There are considerable evidence supporting the novel finding from intensive particle observations that electron acceleration events responsible for producing discrete arcs are more common in darkness than in sunlight [Newell et al., 1996a]. This sunlight effect on the production of auroral arcs is most dramatic in the pre-midnight sector, and it is still unclear whether the dayside auroras have the same response to the sunlight as the nightside auroras. In this paper we investigate this issue by using auroral images acquired from the ultraviolet imager (UVI) on board the Polar satellite. By analyzing auroral emission in the long Lyman-Birge-Hopfield band (160 – 180 nm), which is approximately proportional to the total energy flux of precipitating electrons over a wide range of auroral electron energies, one can estimate the total energy deposition rate from auroral precipitation. To emphasize the sunlight effect on auroras seasonal averages of auroral luminosities are derived for the winter of 1996 and the summer of 1997 (4 weeks before and after the solstices). It is shown again that auroral intensity in the premidnight sector is suppressed in sunlight. On the contrary, dayside auroral intensity is generally enhanced in sunlight, indicating a different source mechanism for the dayside aurora from the nightside auroras.

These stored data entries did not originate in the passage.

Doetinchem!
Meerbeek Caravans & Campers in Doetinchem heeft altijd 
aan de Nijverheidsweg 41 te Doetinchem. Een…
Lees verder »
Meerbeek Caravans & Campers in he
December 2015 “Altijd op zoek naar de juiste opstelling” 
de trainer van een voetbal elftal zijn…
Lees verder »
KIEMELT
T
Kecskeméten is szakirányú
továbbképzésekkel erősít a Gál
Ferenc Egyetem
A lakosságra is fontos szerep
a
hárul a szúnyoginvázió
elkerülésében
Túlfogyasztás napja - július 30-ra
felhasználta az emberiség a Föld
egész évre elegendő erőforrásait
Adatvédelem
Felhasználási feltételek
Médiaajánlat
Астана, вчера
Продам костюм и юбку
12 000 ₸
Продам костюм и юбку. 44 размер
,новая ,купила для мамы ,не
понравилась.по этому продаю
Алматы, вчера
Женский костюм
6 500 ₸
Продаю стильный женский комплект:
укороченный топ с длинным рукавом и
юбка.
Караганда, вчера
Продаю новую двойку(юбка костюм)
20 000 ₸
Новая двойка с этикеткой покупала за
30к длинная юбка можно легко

The suppression of nightside auroras in sunlight is usually attributed to a feedback mechanism, associated with the ionospheric conductivity, when the nightside magnetosphere acts as a current generator. Since precipitating electrons that produce dayside auroras are associated with upward field-aligned currents, the enhancement of dayside auroras in sunlight can be interpreted as a simple circuit system in which the ionosphere is a load and the dayside magnetosphere is a voltage generator.